T-Mobile is taking on pay TV with typical bravado, but few specifics

T-Mobile US has announced plans to acquire Layer3 TV, a tiny cable TV service to which it can add a mobile twist, to disrupt the US pay TV market.

By GlobalData Consumer

Until now, T-Mobile USA has been a one-trick pony offering wireless services only. Now, it’s looking to shake up the cable and satellite TV market with the same ‘uncarrier’ approach to market it took with wireless.

Specifically, T-Mobile is looking to add a pay TV component in order to compete against companies such as AT&T, which is bundling its DirecTV service with wireless services.
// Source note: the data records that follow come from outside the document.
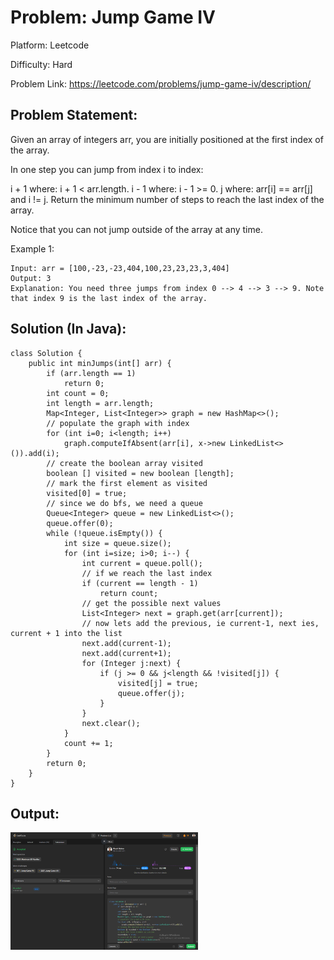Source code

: # Problem: Jump Game IV

Platform: Leetcode

Difficulty: Hard

Problem Link: https://leetcode.com/problems/jump-game-iv/description/

## Problem Statement:

Given an array of integers arr, you are initially positioned at the first index of the array.

In one step you can jump from index i to index:

i + 1 where: i + 1 < arr.length.
i - 1 where: i - 1 >= 0.
j where: arr[i] == arr[j] and i != j.
Return the minimum number of steps to reach the last index of the array.

Notice that you can not jump outside of the array at any time.

Example 1:

    Input: arr = [100,-23,-23,404,100,23,23,23,3,404]
    Output: 3
    Explanation: You need three jumps from index 0 --> 4 --> 3 --> 9. Note that index 9 is the last index of the array.

## Solution (In Java):

    class Solution {
        public int minJumps(int[] arr) {
            if (arr.length == 1)
                return 0;
            int count = 0;
            int length = arr.length;
            Map<Integer, List<Integer>> graph = new HashMap<>();
            // populate the graph with index
            for (int i=0; i<length; i++)
                graph.computeIfAbsent(arr[i], x->new LinkedList<>()).add(i);
            // create the boolean array visited
            boolean [] visited = new boolean [length];
            // mark the first element as visited
            visited[0] = true;
            // since we do bfs, we need a queue
            Queue<Integer> queue = new LinkedList<>();
            queue.offer(0);
            while (!queue.isEmpty()) {
                int size = queue.size();
                for (int i=size; i>0; i--) {
                    int current = queue.poll();
                    // if we reach the last index
                    if (current == length - 1)
                        return count;
                    // get the possible next values
                    List<Integer> next = graph.get(arr[current]);
                    // now lets add the previous, ie current-1, next ies, current + 1 into the list
                    next.add(current-1);
                    next.add(current+1);
                    for (Integer j:next) {
                        if (j >= 0 && j<length && !visited[j]) {
                            visited[j] = true;
                            queue.offer(j);
                        }
                    }
                    next.clear(); 
                }
                count += 1;
            }
            return 0;
        }
    }

## Output:
<img
  src="Output.png"
  alt="Alt text"
  title="Optional title"
  style="display: inline-block; margin: 0 auto; max-width: 300px">








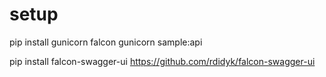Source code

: # setup

pip install gunicorn falcon
gunicorn sample:api

pip install falcon-swagger-ui
https://github.com/rdidyk/falcon-swagger-ui
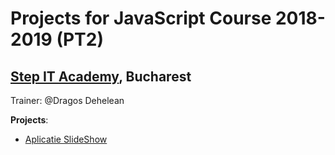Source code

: # Projects for JavaScript Course 2018-2019 (PT2)
## [Step IT Academy](https://itstep.ro/), Bucharest 
Trainer: @Dragos Dehelean

**Projects**:

* [Aplicatie SlideShow](https://horace373.github.io/JavaScript/index.html/) 
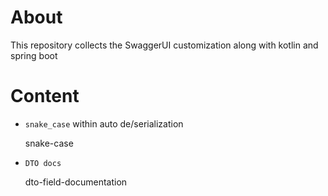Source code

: # About
This repository collects the SwaggerUI customization along with kotlin and spring boot

# Content
- `snake_case` within auto de/serialization
 
   snake-case

- `DTO docs`

  dto-field-documentation
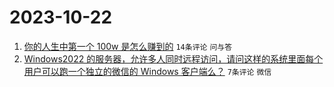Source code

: # 2023-10-22

1. [你的人生中第一个 100w 是怎么赚到的](https://www.v2ex.com/t/984185) `14条评论` `问与答`
1. [Windows2022 的服务器，允许多人同时远程访问，请问这样的系统里面每个用户可以跑一个独立的微信的 Windows 客户端么？](https://www.v2ex.com/t/984181) `7条评论` `微信`
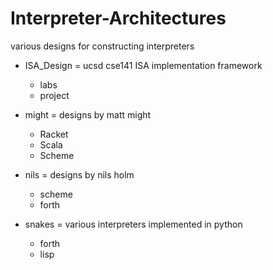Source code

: # Interpreter-Architectures
various designs for constructing interpreters

* ISA_Design = ucsd cse141 ISA implementation framework
  * labs
  * project

* might = designs by matt might
  * Racket
  * Scala
  * Scheme

* nils = designs by nils holm
  * scheme
  * forth

* snakes = various interpreters implemented in python
  * forth
  * lisp
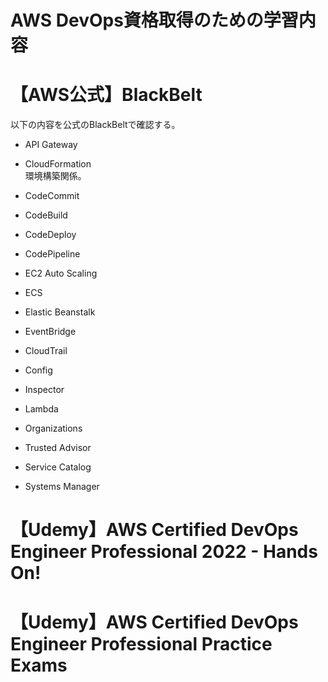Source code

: # AWS DevOps資格取得のための学習内容
# 【AWS公式】BlackBelt
以下の内容を公式のBlackBeltで確認する。
- API Gateway  
  
- CloudFormation  
  環境構築関係。
- CodeCommit
- CodeBuild
- CodeDeploy
- CodePipeline
- EC2 Auto Scaling
- ECS
- Elastic Beanstalk
- EventBridge
- CloudTrail
- Config
- Inspector
- Lambda
- Organizations
- Trusted Advisor
- Service Catalog
- Systems Manager  

# 【Udemy】AWS Certified DevOps Engineer Professional 2022 - Hands On!  
# 【Udemy】AWS Certified DevOps Engineer Professional Practice Exams
  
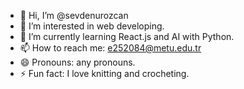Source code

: - 👋 Hi, I’m @sevdenurozcan
- 👀 I’m interested in web developing.
- 🌱 I’m currently learning React.js and AI with Python. 
- 📫 How to reach me: e252084@metu.edu.tr
- 😄 Pronouns: any pronouns.
- ⚡ Fun fact: I love knitting and crocheting.

<!---
sevdenurozcan/sevdenurozcan is a ✨ special ✨ repository because its `README.md` (this file) appears on your GitHub profile.
You can click the Preview link to take a look at your changes.
--->
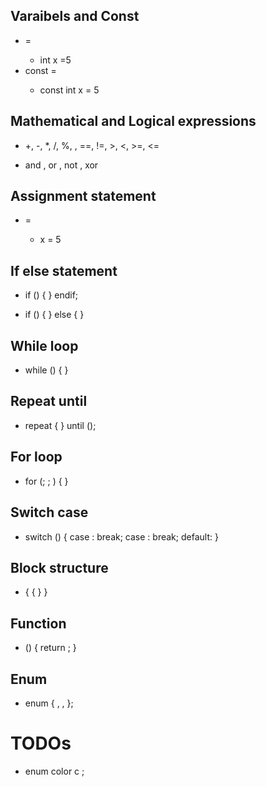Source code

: ## Varaibels and Const

-  <type> <name> = <value> 
    -  int x =5
- const <type> <name> = <value> 
    -   const int x = 5

## Mathematical and Logical expressions

- +, -, *, /, %, , ==, !=, >, <, >=, <=

- and , or , not , xor 

## Assignment statement

-  <name> = <value> 
    - x = 5

## If else statement

- if (<condition>) {
    <statement>
} endif;

- if (<condition>) {
    <statement>
} else {
    <statement>
}

## While loop

- while (<condition>) {
    <statement>
}

## Repeat until

- repeat {
    <statement>
} until (<condition>);

## For loop

- for (<initialization>; <condition>; <increment>) {
    <statement>
}

## Switch case

- switch (<variable>) {
    case <value>:
        <statement>
        break;
    case <value>:
        <statement>
        break;
    default:
        <statement>
}

## Block structure

- {
    <statement>
    {
        <statement>
    }
}

## Function

- <type> <name>(<parameters>) {
    <statement>
    return <value>;
}

## Enum

- enum <name> {
    <value>,
    <value>,
    <value>
};


# TODOs 
- enum color c ;
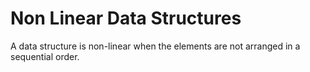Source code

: # Non Linear Data Structures

A data structure is non-linear when the elements are not arranged in a sequential order.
When T-Mobile announced in September that it would include free Netflix service in its wireless family plans, President and CEO John Legere criticised the “franken-strategies” used by rivals AT&T and Verizon “…to cobble together carrier–cable–content mashups.”

But now the uncarrier is doing the same thing via its planned acquisition of Layer3 TV for an undisclosed amount. Layer3’s so-called ‘New Cable’ service is available in only five markets at launch – Los Angeles, Chicago, Washington, D.C., Dallas/Ft. Worth plus Denver.

T-Mobile will spend considerably less to buy diminutive Layer3 than, for example, the $48.5 billion that AT&T spent to acquire DirecTV. Yet, AT&T got a two-decade-old nationwide pay TV operator for its money, rather than a relatively unknown, four-year-old startup.

So, why does T-Mobile think it can shake up the pay TV market?

T-Mobile expects to sell its new pay TV service through its 16,000 retail stores, and it has 71 million wireless customers it can market to.

Both Layer3 and T-Mobile are already positioned as feisty underdogs.

Layer3 calls itself a “New Cable” alternative provider and rails against its larger pay TV competitors.

T-Mobile’s populist rants against its wireless rivals have cemented its positioning as the pro-consumer Un-carrier.

T-Mobile promises to solve pay TV customer pain points.

It is tapping into disdain for cable and satellite TV providers in the US that deliver poor customer service while raising prices and providing weighty menus of channels that many customers do not want.

It also intends to add a mobile component to Layer3’s existing pay TV service.

But T-Mobile has not provided a lot of specifics about its strategy, including what it will charge for service.

Layer3’s pricing is comparable to traditional pay TV. Further, because Layer3 is a TV-only offer, people still must pay for the broadband (cable or DSL) that brings Layer3 service into their home plus extra for home telephone service (if they want that).

However, T-Mobile could offer an affordable triple-play service (or quadruple play with wireless phone service) by eliminating the third-party broadband provider.

In that scenario, all services would ride upon T-Mobile’s extensive wireless 4G LTE broadband footprint.

T-Mobile says it is not interested in developing original content, unlike over-the-top streaming challengers Amazon, Netflix and Hulu. That is wise at this point, as T-Mobile’s complicated and costly foray into fixed and mobile pay-TV will be challenging enough.